Collected data
******************************

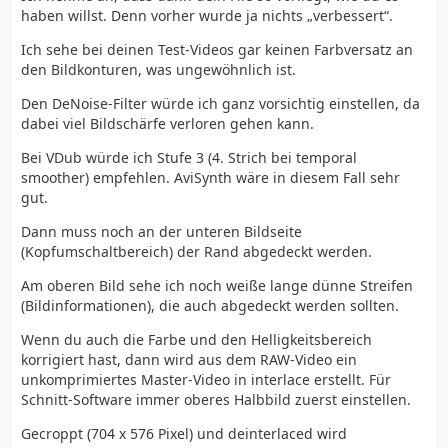
haben willst. Denn vorher wurde ja nichts „verbessert“.
Ich sehe bei deinen Test-Videos gar keinen Farbversatz an
den Bildkonturen, was ungewöhnlich ist.
Den DeNoise-Filter würde ich ganz vorsichtig einstellen, da
dabei viel Bildschärfe verloren gehen kann.
Bei VDub würde ich Stufe 3 (4. Strich bei temporal
smoother) empfehlen. AviSynth wäre in diesem Fall sehr
gut.
Dann muss noch an der unteren Bildseite
(Kopfumschaltbereich) der Rand abgedeckt werden.
Am oberen Bild sehe ich noch weiße lange dünne Streifen
(Bildinformationen), die auch abgedeckt werden sollten.
Wenn du auch die Farbe und den Helligkeitsbereich
korrigiert hast, dann wird aus dem RAW-Video ein
unkomprimiertes Master-Video in interlace erstellt. Für
Schnitt-Software immer oberes Halbbild zuerst einstellen.
Gecroppt (704 x 576 Pixel) und deinterlaced wird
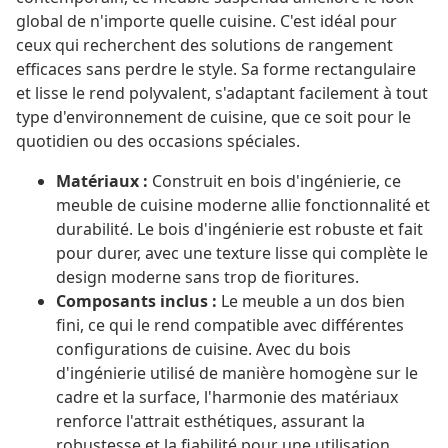
global de n'importe quelle cuisine. C'est idéal pour
ceux qui recherchent des solutions de rangement
efficaces sans perdre le style. Sa forme rectangulaire
et lisse le rend polyvalent, s'adaptant facilement à tout
type d'environnement de cuisine, que ce soit pour le
quotidien ou des occasions spéciales.
Matériaux :
Construit en bois d'ingénierie, ce
meuble de cuisine moderne allie fonctionnalité et
durabilité. Le bois d'ingénierie est robuste et fait
pour durer, avec une texture lisse qui complète le
design moderne sans trop de fioritures.
Composants inclus :
Le meuble a un dos bien
fini, ce qui le rend compatible avec différentes
configurations de cuisine. Avec du bois
d'ingénierie utilisé de manière homogène sur le
cadre et la surface, l'harmonie des matériaux
renforce l'attrait esthétiques, assurant la
robustesse et la fiabilité pour une utilisation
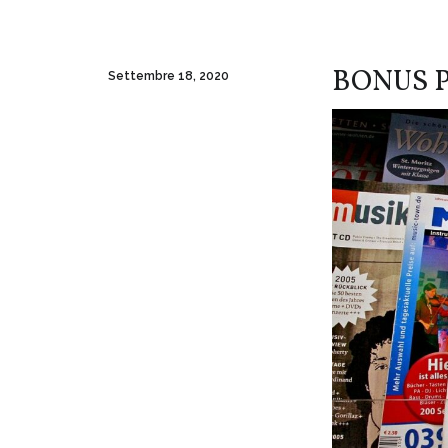
BONUS 
Settembre 18, 2020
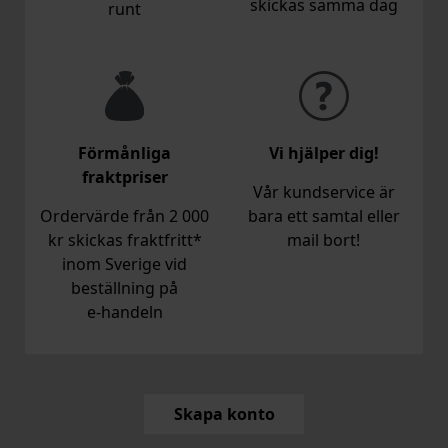
skickas samma dag
runt
Förmånliga
Vi hjälper dig!
fraktpriser
Vår kundservice är
Ordervärde från 2 000
bara ett samtal eller
kr skickas fraktfritt*
mail bort!
inom Sverige vid
beställning på
e‑handeln
Skapa konto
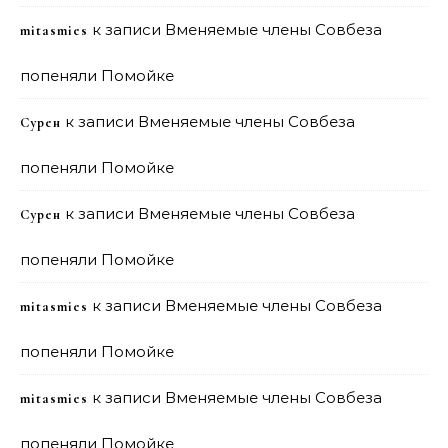
к записи
Вменяемые члены Совбеза
mitasmies
попеняли Помойке
к записи
Вменяемые члены Совбеза
Сурен
попеняли Помойке
к записи
Вменяемые члены Совбеза
Сурен
попеняли Помойке
к записи
Вменяемые члены Совбеза
mitasmies
попеняли Помойке
к записи
Вменяемые члены Совбеза
mitasmies
попеняли Помойке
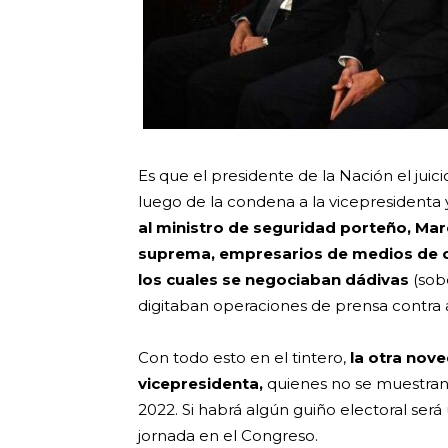
Es que el presidente de la Nación el juici
luego de la condena a la vicepresidenta
al ministro de seguridad porteño, Mar
suprema, empresarios de medios de co
los cuales se negociaban dádivas
(sobo
digitaban operaciones de prensa contra a
Con todo esto en el tintero,
la otra nove
vicepresidenta,
quienes no se muestran 
2022. Si habrá algún guiño electoral será
jornada en el Congreso.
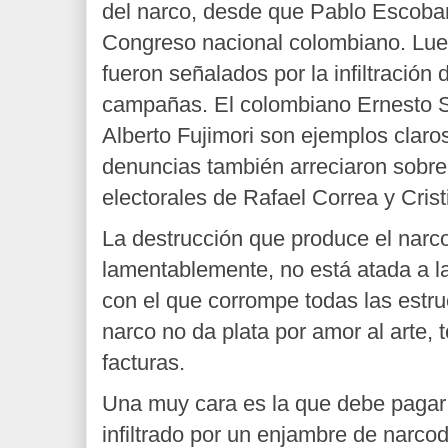
del narco, desde que Pablo Escobar
Congreso nacional colombiano. Lue
fueron señalados por la infiltración
campañas. El colombiano Ernesto 
Alberto Fujimori son ejemplos clar
denuncias también arreciaron sobr
electorales de Rafael Correa y Crist
La destrucción que produce el narco
lamentablemente, no está atada a la
con el que corrompe todas las estru
narco no da plata por amor al arte,
facturas.
Una muy cara es la que debe pagar
infiltrado por un enjambre de narco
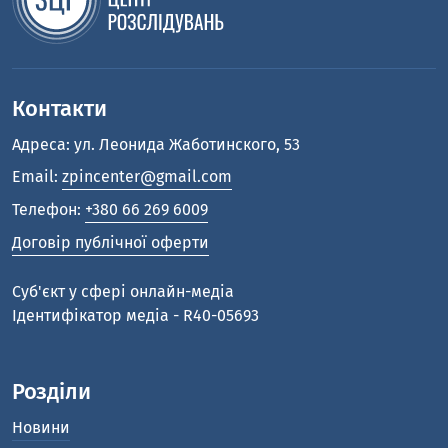
Контакти
Адреса: ул. Леонида Жаботинского, 53
Email:
zpincenter@gmail.com
Телефон:
+380 66 269 6009
Договір публічної оферти
Cуб'єкт у сфері онлайн-медіа
Ідентифікатор медіа - R40-05693
Розділи
Новини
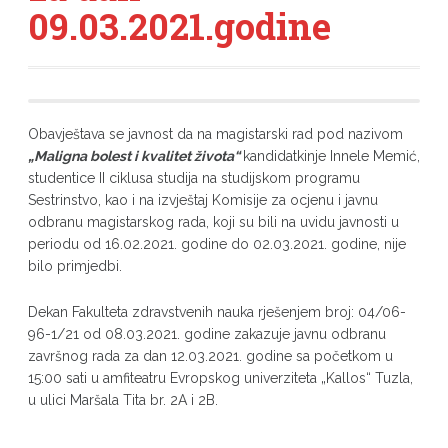
09.03.2021.godine
Obavještava se javnost da na magistarski rad pod nazivom
„Maligna bolest i kvalitet života“
kandidatkinje Innele Memić,
studentice II ciklusa studija na studijskom programu
Sestrinstvo, kao i na izvještaj Komisije za ocjenu i javnu
odbranu magistarskog rada, koji su bili na uvidu javnosti u
periodu od 16.02.2021. godine do 02.03.2021. godine, nije
bilo primjedbi.
Dekan Fakulteta zdravstvenih nauka rješenjem broj: 04/06-
96-1/21 od 08.03.2021. godine zakazuje javnu odbranu
završnog rada za dan 12.03.2021. godine sa početkom u
15:00 sati u amfiteatru Evropskog univerziteta „Kallos“ Tuzla,
u ulici Maršala Tita br. 2A i 2B.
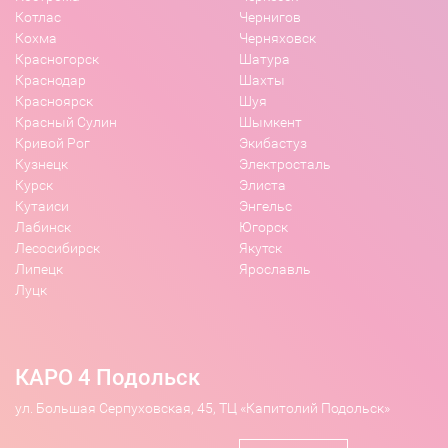
Котлас
Чернигов
Кохма
Черняховск
Красногорск
Шатура
Краснодар
Шахты
Красноярск
Шуя
Красный Сулин
Шымкент
Кривой Рог
Экибастуз
Кузнецк
Электросталь
Курск
Элиста
Кутаиси
Энгельс
Лабинск
Югорск
Лесосибирск
Якутск
Липецк
Ярославль
Луцк
КАРО 4 Подольск
ул. Большая Серпуховская, 45, ТЦ «Капитолий Подольск»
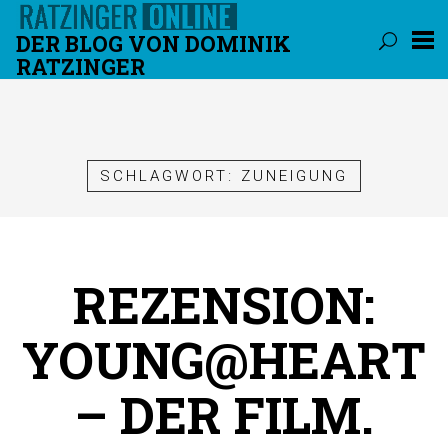
DER BLOG VON DOMINIK
RATZINGER
Überspringen
SCHLAGWORT:
ZUNEIGUNG
REZENSION:
YOUNG@HEART
– DER FILM.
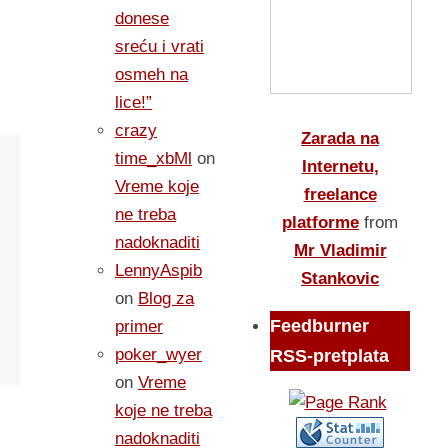
donese
sreću i vrati
osmeh na
lice!”
crazy
Zarada na
time_xbMl
on
Internetu,
Vreme koje
freelance
ne treba
platforme
from
nadoknaditi
Mr Vladimir
LennyAspib
Stankovic
on
Blog za
Feedburner
primer
poker_wyer
RSS-pretplata
on
Vreme
koje ne treba
nadoknaditi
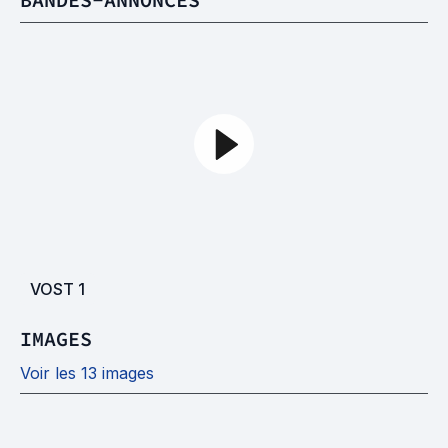
VOST
1
IMAGES
Voir les 13 images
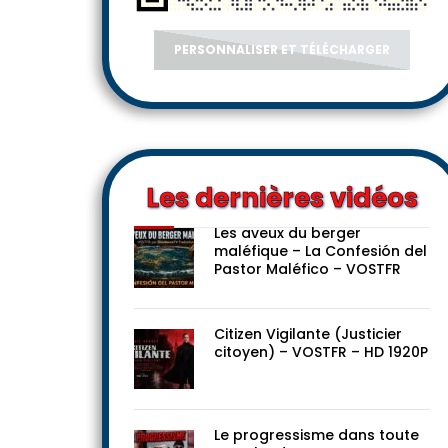
PERSONNALISER ET TÉLÉCHARGER
Les dernières vidéos
Les aveux du berger
maléfique – La Confesión del
Pastor Maléfico – VOSTFR
Citizen Vigilante (Justicier
citoyen) – VOSTFR – HD 1920P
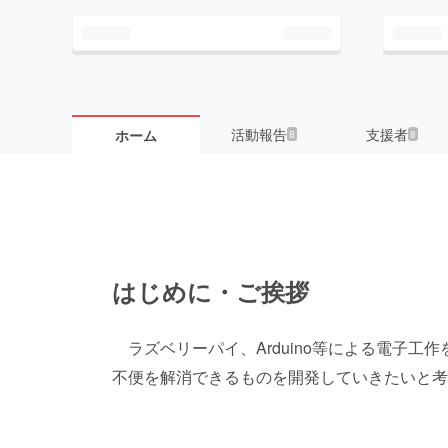
活動報告
支援者
ホーム
8
8
はじめに・ご挨拶
ラズベリーパイ、Arduino等による電子工
不便を解消できるものを開発していきたいと考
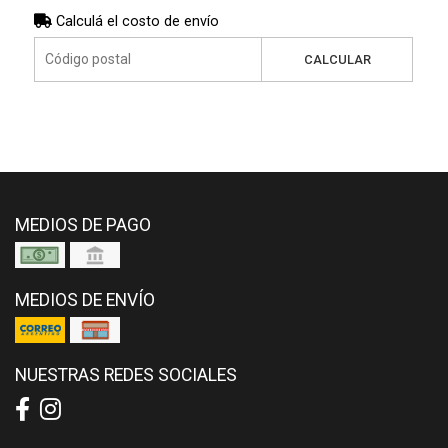
Calculá el costo de envío
CALCULAR
MEDIOS DE PAGO
MEDIOS DE ENVÍO
NUESTRAS REDES SOCIALES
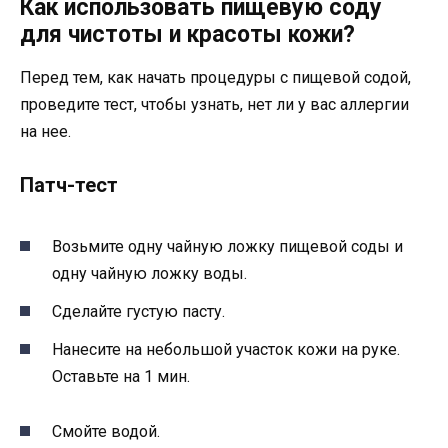
Как использовать пищевую соду
для чистоты и красоты кожи?
Перед тем, как начать процедуры с пищевой содой,
проведите тест, чтобы узнать, нет ли у вас аллергии
на нее.
Патч-тест
Возьмите одну чайную ложку пищевой соды и
одну чайную ложку воды.
Сделайте густую пасту.
Нанесите на небольшой участок кожи на руке.
Оставьте на 1 мин.
Смойте водой.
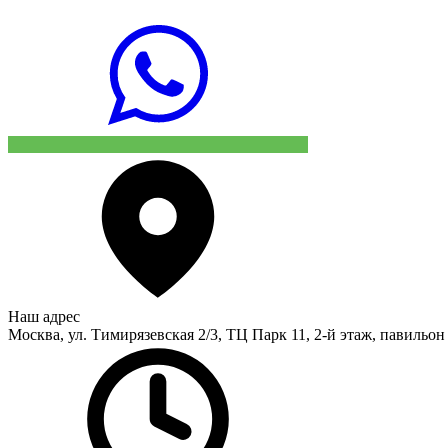
Наш адрес
Москва, ул. Тимирязевская 2/3, ТЦ Парк 11, 2-й этаж, павильон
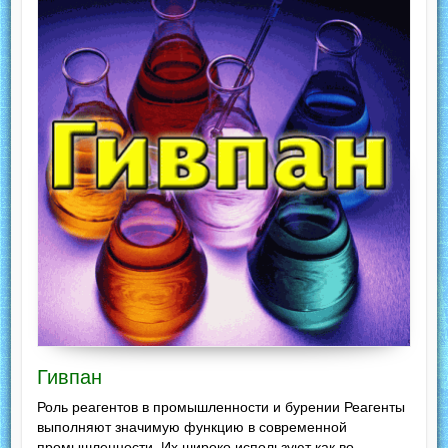
Гивпан
Роль реагентов в промышленности и бурении Реагенты
выполняют значимую функцию в современной
промышленности. Их широко используют как во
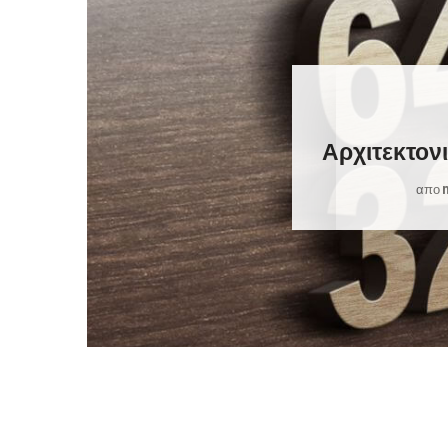
Αρχιτεκτονι
απο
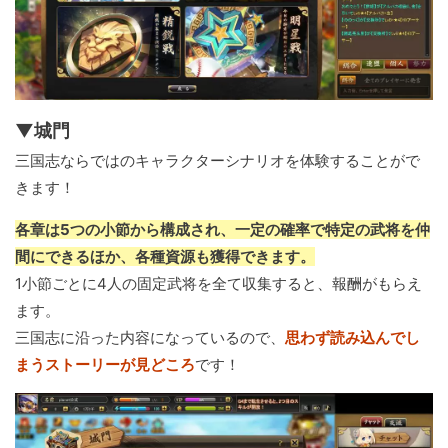
▼城門
三国志ならではのキャラクターシナリオを体験することがで
きます！
各章は5つの小節から構成され、一定の確率で特定の武将を仲
間にできるほか、各種資源も獲得できます。
1小節ごとに4人の固定武将を全て収集すると、報酬がもらえ
ます。
三国志に沿った内容になっているので、
思わず読み込んでし
まうストーリーが見どころ
です！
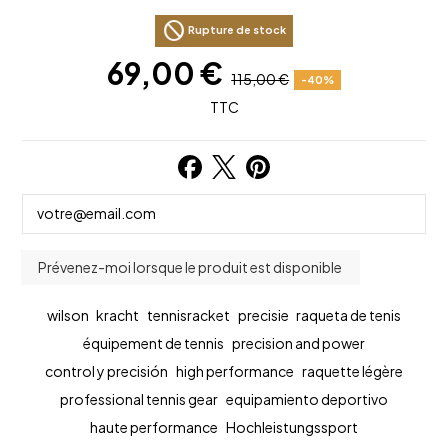
block
Rupture de stock
69,00 €
115,00 €
-40%
TTC
wilson
kracht
tennisracket
precisie
raqueta de tenis
équipement de tennis
precision and power
control y precisión
high performance
raquette légère
professional tennis gear
equipamiento deportivo
haute performance
Hochleistungssport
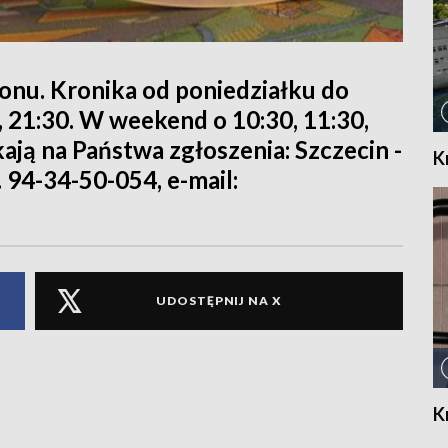
ionu. Kronika od poniedziałku do
0, 21:30. W weekend o 10:30, 11:30,
kają na Państwa zgłoszenia: Szczecin -
K
. 94-34-50-054, e-mail:
UDOSTĘPNIJ NA X
K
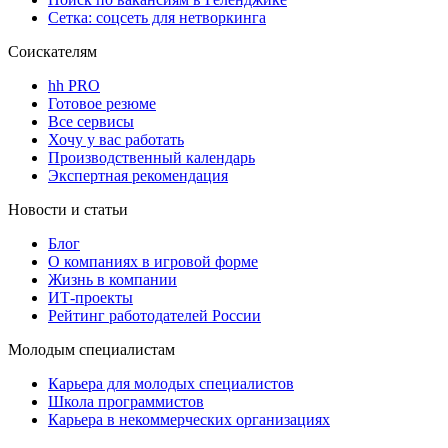
Сетка: соцсеть для нетворкинга
Соискателям
hh PRO
Готовое резюме
Все сервисы
Хочу у вас работать
Производственный календарь
Экспертная рекомендация
Новости и статьи
Блог
О компаниях в игровой форме
Жизнь в компании
ИТ-проекты
Рейтинг работодателей России
Молодым специалистам
Карьера для молодых специалистов
Школа программистов
Карьера в некоммерческих организациях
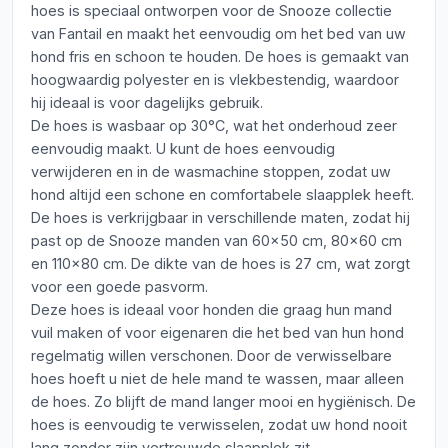
hoes is speciaal ontworpen voor de Snooze collectie
van Fantail en maakt het eenvoudig om het bed van uw
hond fris en schoon te houden. De hoes is gemaakt van
hoogwaardig polyester en is vlekbestendig, waardoor
hij ideaal is voor dagelijks gebruik.
De hoes is wasbaar op 30°C, wat het onderhoud zeer
eenvoudig maakt. U kunt de hoes eenvoudig
verwijderen en in de wasmachine stoppen, zodat uw
hond altijd een schone en comfortabele slaapplek heeft.
De hoes is verkrijgbaar in verschillende maten, zodat hij
past op de Snooze manden van 60x50 cm, 80x60 cm
en 110x80 cm. De dikte van de hoes is 27 cm, wat zorgt
voor een goede pasvorm.
Deze hoes is ideaal voor honden die graag hun mand
vuil maken of voor eigenaren die het bed van hun hond
regelmatig willen verschonen. Door de verwisselbare
hoes hoeft u niet de hele mand te wassen, maar alleen
de hoes. Zo blijft de mand langer mooi en hygiënisch. De
hoes is eenvoudig te verwisselen, zodat uw hond nooit
lang zonder zijn vertrouwde slaapplek zit.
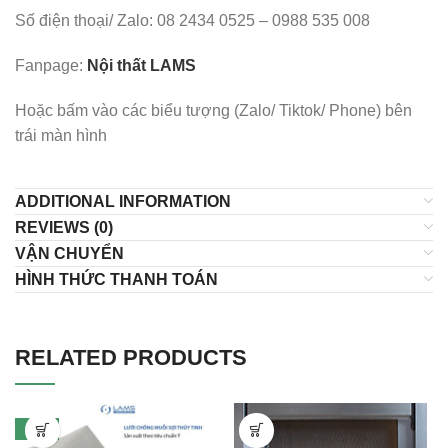
Số điện thoại/ Zalo: 08 2434 0525 – 0988 535 008
Fanpage:
Nội thất LAMS
Hoặc bấm vào các biểu tượng (Zalo/ Tiktok/ Phone) bên
trái màn hình
ADDITIONAL INFORMATION
REVIEWS (0)
VẬN CHUYỂN
HÌNH THỨC THANH TOÁN
RELATED PRODUCTS
-17%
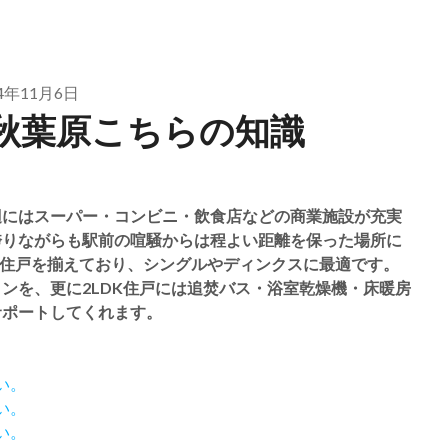
24年11月6日
秋葉原こちらの知識
辺にはスーパー・コンビニ・飲食店などの商業施設が充実
誇りながらも駅前の喧騒からは程よい距離を保った場所に
Kの住戸を揃えており、シングルやディンクスに最適です。
ンを、更に2LDK住戸には追焚バス・浴室乾燥機・床暖房
サポートしてくれます。
い。
い。
い。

******************************

(Problem statement) Copy the lines of the data above exactly as written, beginning with the line containing "Экспертная рекомендация" and ending with the line containing "Карьера в некоммерческих организациях", and leave out all other lines.

(Solution to this problem)
Экспертная рекомендация
Новости и статьи
Блог
О компаниях в игровой форме
Жизнь в компании
ИТ-проекты
Рейтинг работодателей России
Молодым специалистам
Карьера для молодых специалистов
Школа программистов
Карьера в некоммерческих организациях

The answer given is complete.